** PAGE EXTRACT follows **
Mesoblast (MESO) received some unexpected bad news on September 30 when the FDA issued a Complete Response Letter to the company that denied the immediate approval for their allogeneic mesenchymal stem cell (MSC) product called Remestemcel-L for Pediatric Steroid Refractory Graft vs. Host Disease (SR-aGvHD). What made the decision unexpected, at least by market participants, was that only a month and a half earlier, the Oncologic Drugs Advisory Committee of the FDA voted 9-1 to recommend the approval of Remestemcel-L. The roller coaster ride actually began two days prior to that meeting when a briefing document was released by the FDA that was decidedly negative. However, the 9-1 vote recommending approval by the advisory panel seemed to eliminate those concerns.

The following chart illustrates the incredible volatility experienced by MESO shares from this chain of events from mid August to the beginning of October, all related to the FDA approval process of Remestemcel-L for Pediatric Steroid Refractory Graft vs. Host Disease:

There were several issues discussed in the FDA briefing documents. This excerpt from the "Topics of Discussion" section lays it all out (relevant words embolden by author). The "Applicant", of course, is Mesoblast.
** End of PAGE EXTRACT **
** ENTRIES PROVIDED follows **
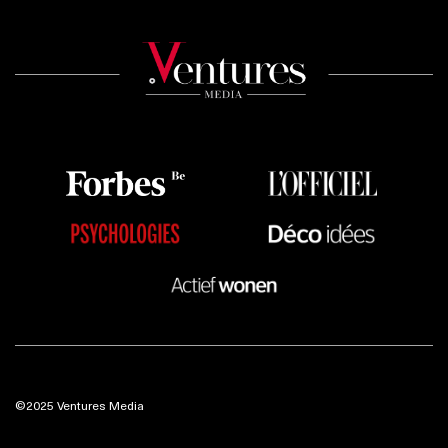
©2025 Ventures Media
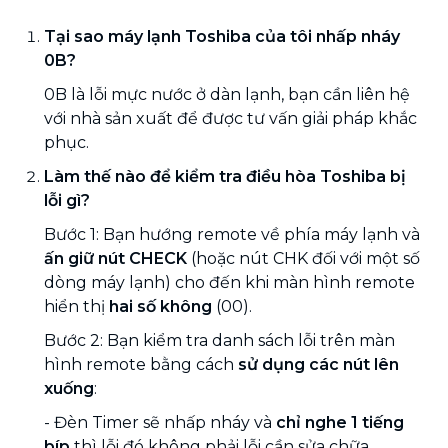
Tại sao máy lạnh Toshiba của tôi nhấp nháy
0B?
0B là lỗi mực nước ở dàn lạnh, bạn cần liên hệ
với nhà sản xuất để được tư vấn giải pháp khắc
phục.
Làm thế nào để kiểm tra điều hòa Toshiba bị
lỗi gì?
Bước 1: Bạn hướng remote về phía máy lạnh và
ấn giữ nút CHECK
(hoặc nút CHK đối với một số
dòng máy lạnh) cho đến khi màn hình remote
hiển thị
hai số không
(00).
Bước 2: Bạn kiểm tra danh sách lỗi trên màn
hình remote bằng cách
sử dụng các nút lên
xuống
:
- Đèn Timer sẽ nhấp nháy và
chỉ nghe 1 tiếng
bíp
thì lỗi đó không phải lỗi cần sửa chữa.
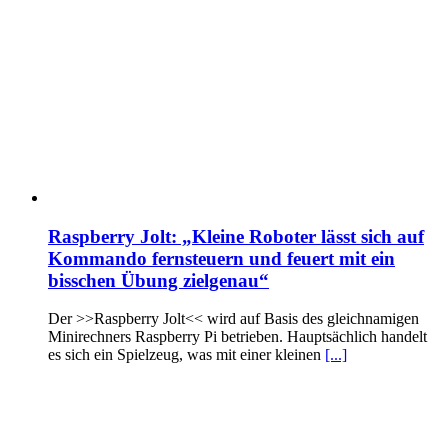
Raspberry Jolt: „Kleine Roboter lässt sich auf
Kommando fernsteuern und feuert mit ein
bisschen Übung zielgenau“
Der >>Raspberry Jolt<< wird auf Basis des gleichnamigen
Minirechners Raspberry Pi betrieben. Hauptsächlich handelt
es sich ein Spielzeug, was mit einer kleinen
[...]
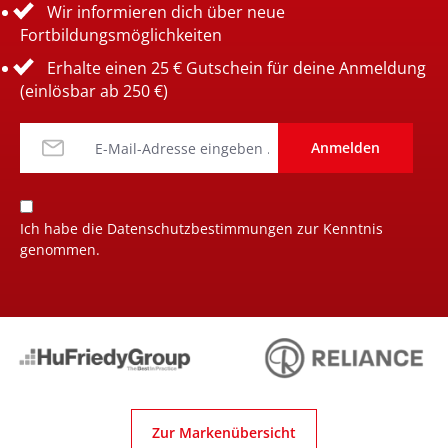
Wir informieren dich über neue
Fortbildungsmöglichkeiten
Erhalte einen 25 € Gutschein für deine Anmeldung
(einlösbar ab 250 €)
Anmelden
Ich habe die
Datenschutzbestimmungen
zur Kenntnis
genommen.
Zur Markenübersicht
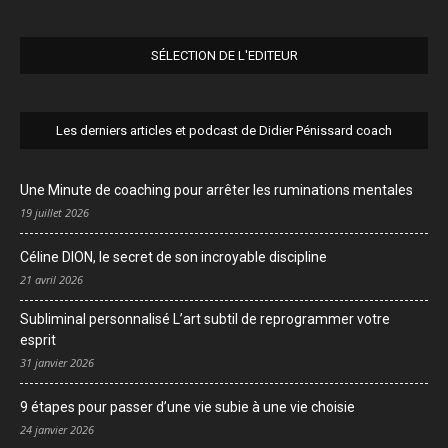
SÉLECTION DE L'EDITEUR
Les derniers articles et podcast de Didier Pénissard coach
Une Minute de coaching pour arrêter les ruminations mentales
19 juillet 2026
Céline DION, le secret de son incroyable discipline
21 avril 2026
Subliminal personnalisé L’art subtil de reprogrammer votre
esprit
31 janvier 2026
9 étapes pour passer d’une vie subie à une vie choisie
24 janvier 2026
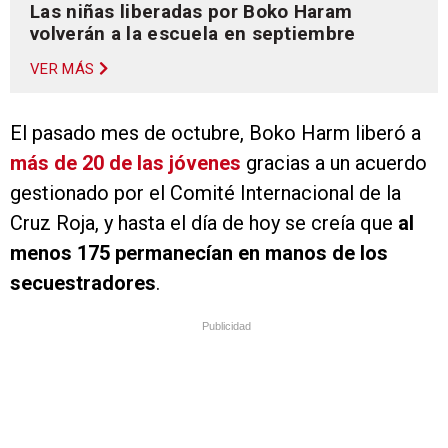
Las niñas liberadas por Boko Haram
volverán a la escuela en septiembre
VER MÁS
El pasado mes de octubre, Boko Harm liberó a
más de 20 de las jóvenes
gracias a un acuerdo
gestionado por el Comité Internacional de la
Cruz Roja, y hasta el día de hoy se creía que
al
menos 175 permanecían en manos de los
secuestradores
.
Publicidad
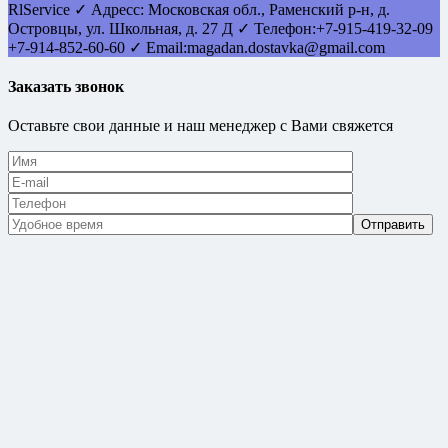
RlService
✓
Адресс:
Московская обл., Раменский р-н, д.
Островцы
,
ул. Школьная, д. 27 Д
✓ Телефон:
+7-915-419-32-09
+7-914-852-60-60
✓ Email:
magadan.dostavka@gmail.com
Заказать звонок
Оставьте свои данные и наш менеджер с Вами свяжется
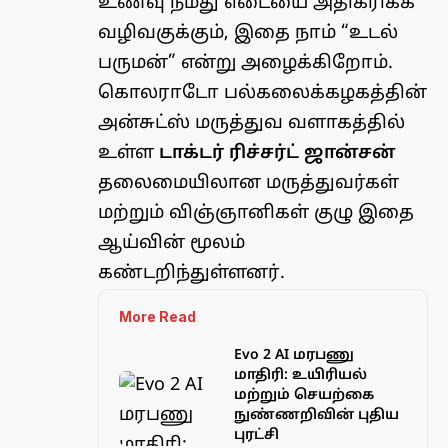
உணவு நமது எடையை அதிகரிக்க
வழிவகுக்கும், இதை நாம் “உடல்
பருமன்” என்று அழைக்கிறோம்.
கொலராடோ பல்கலைக்கழகத்தின்
அன்சுட்ஸ் மருத்துவ வளாகத்தில்
உள்ள
டாக்டர் ரிச்சர்ட் ஜான்சன்
தலைமையிலான மருத்துவர்கள்
மற்றும் விஞ்ஞானிகள் குழு இதை
ஆய்வின் மூலம்
கண்டறிந்துள்ளனர்.
More Read
Evo 2 AI மரபணு
மாதிரி: உயிரியல்
மற்றும் செயற்கை
நுண்ணறிவின் புதிய
புரட்சி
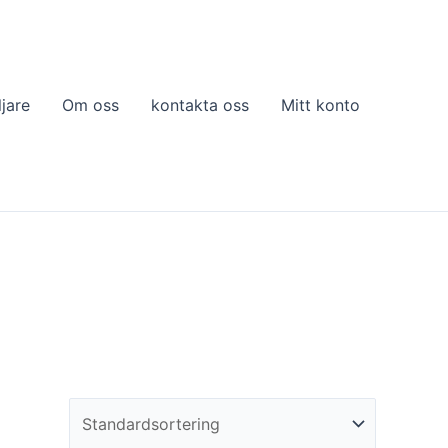
ljare
Om oss
kontakta oss
Mitt konto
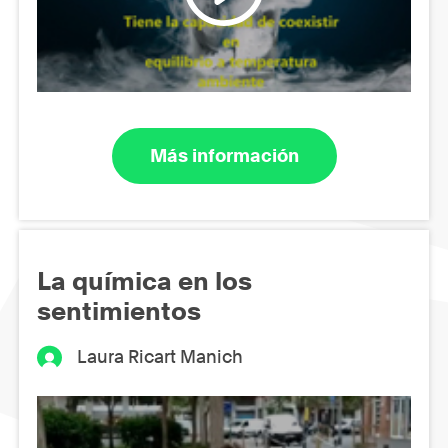
Más información
La química en los
sentimientos
Laura Ricart Manich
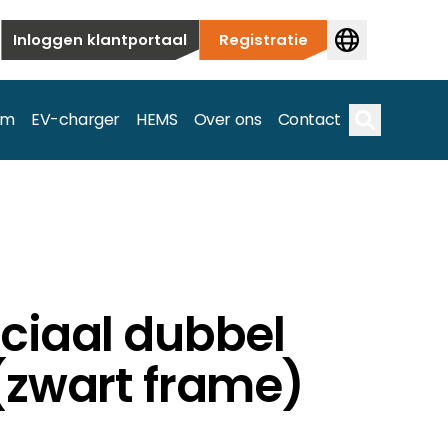
Inloggen klantportaal
Registratie
em
EV-charger
HEMS
Over ons
Contact
Zoek op
ieuwbouw tot commerciële en utiliteitstoepassingen.
ciaal dubbel
e spectrum.
(zwart frame)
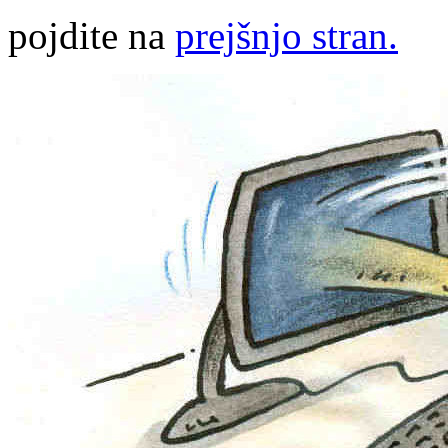
pojdite na
prejšnjo stran.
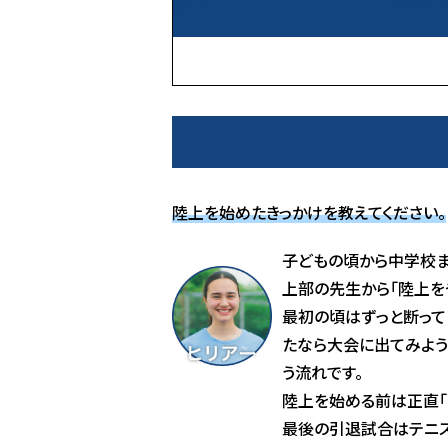
陸上を始めたきっかけを教えてください。
子どもの頃から中学校ま
上部の先生から「陸上を
最初の頃はずっと断って
たなら大会に出てみよう
う流れです。
陸上を始める前は正直「
最後の引退試合はテニス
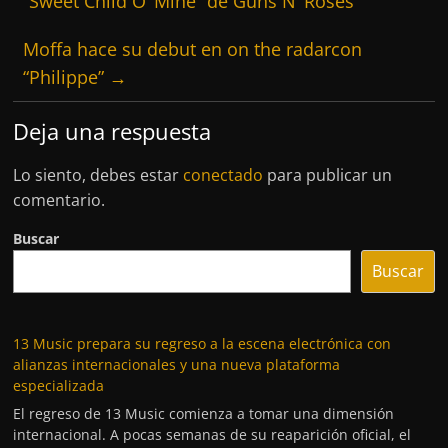
“Sweet Child O’ Mine” de Guns N’ Roses
Moffa hace su debut en on the radarcon
“Philippe”
→
Deja una respuesta
Lo siento, debes estar
conectado
para publicar un
comentario.
Buscar
Buscar
13 Music prepara su regreso a la escena electrónica con
alianzas internacionales y una nueva plataforma
especializada
El regreso de 13 Music comienza a tomar una dimensión
internacional. A pocas semanas de su reaparición oficial, el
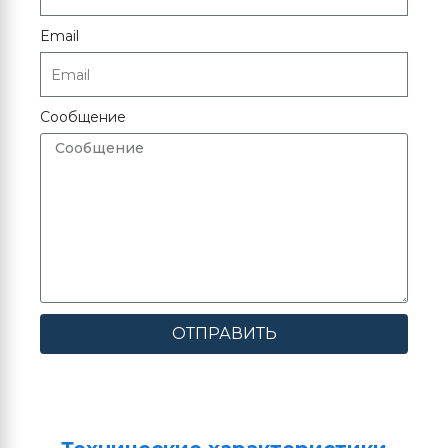
Email
Сообщение
ОТПРАВИТЬ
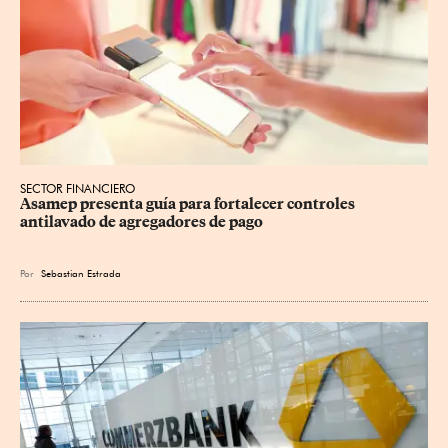
SECTOR FINANCIERO
Asamep presenta guía para fortalecer controles 
antilavado de agregadores de pago
Por
Sebastian Estrada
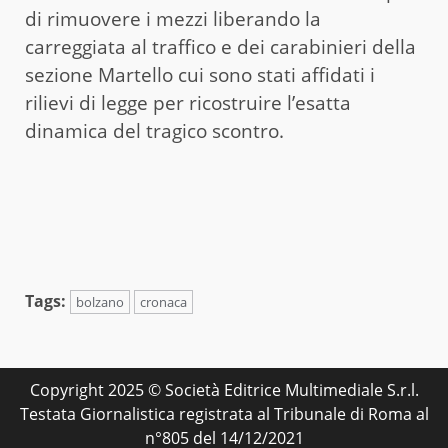
di rimuovere i mezzi liberando la
carreggiata al traffico e dei carabinieri della
sezione Martello cui sono stati affidati i
rilievi di legge per ricostruire l’esatta
dinamica del tragico scontro.
Tags:
bolzano
cronaca
Copyright 2025 © Società Editrice Multimediale S.r.l.
Testata Giornalistica registrata al Tribunale di Roma al
n°805 del 14/12/2021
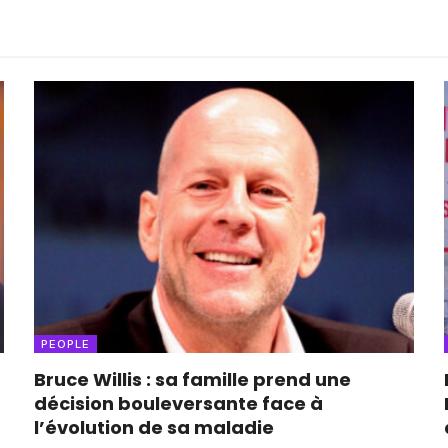
PEOPLE
Bruce Willis : sa famille prend une
décision bouleversante face à
l’évolution de sa maladie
** End of ENTRIES PROVIDED **
PROBLEMS TO WORK ON:
(1) Using the Mesoblast passage, say whether each statement agrees with it, answering yes or no and quoting the deciding words: (a) The FDA advisory committee voted 9-1 against approving Remestemcel-L. (b) The briefing document the FDA released before the meeting was negative. (c) The FDA issued the Complete Response Letter on September 30.
(2) Translate this sentence from the Mesoblast passage into Spanish: "However, the 9-1 vote recommending approval by the advisory panel seemed to eliminate those concerns."
(3) Copy word for word the part of the Mesoblast passage starting with "The following chart" and going on through "course, is Mesoblast.".

TASK ANSWERS:
(1)
(a) No: "voted 9-1 to recommend the approval of Remestemcel-L"
(b) Yes: "a briefing document was released by the FDA that was decidedly negative"
(c) Yes: "on September 30 when the FDA issued a Complete Response Letter"

(2) Sin embargo, la votación de 9 a 1 del panel asesor que recomendaba la aprobación pareció eliminar esas preocupaciones.

(3)
The following chart illustrates the incredible volatility experienced by MESO shares from this chain of events from mid August to the beginning of October, all related to the FDA approval process of Remestemcel-L for Pediatric Steroid Refractory Graft vs. Host Disease:

There were several issues discussed in the FDA briefing documents. This excerpt from the "Topics of Discussion" section lays it all out (relevant words embolden by author). The "Applicant", of course, is Mesoblast.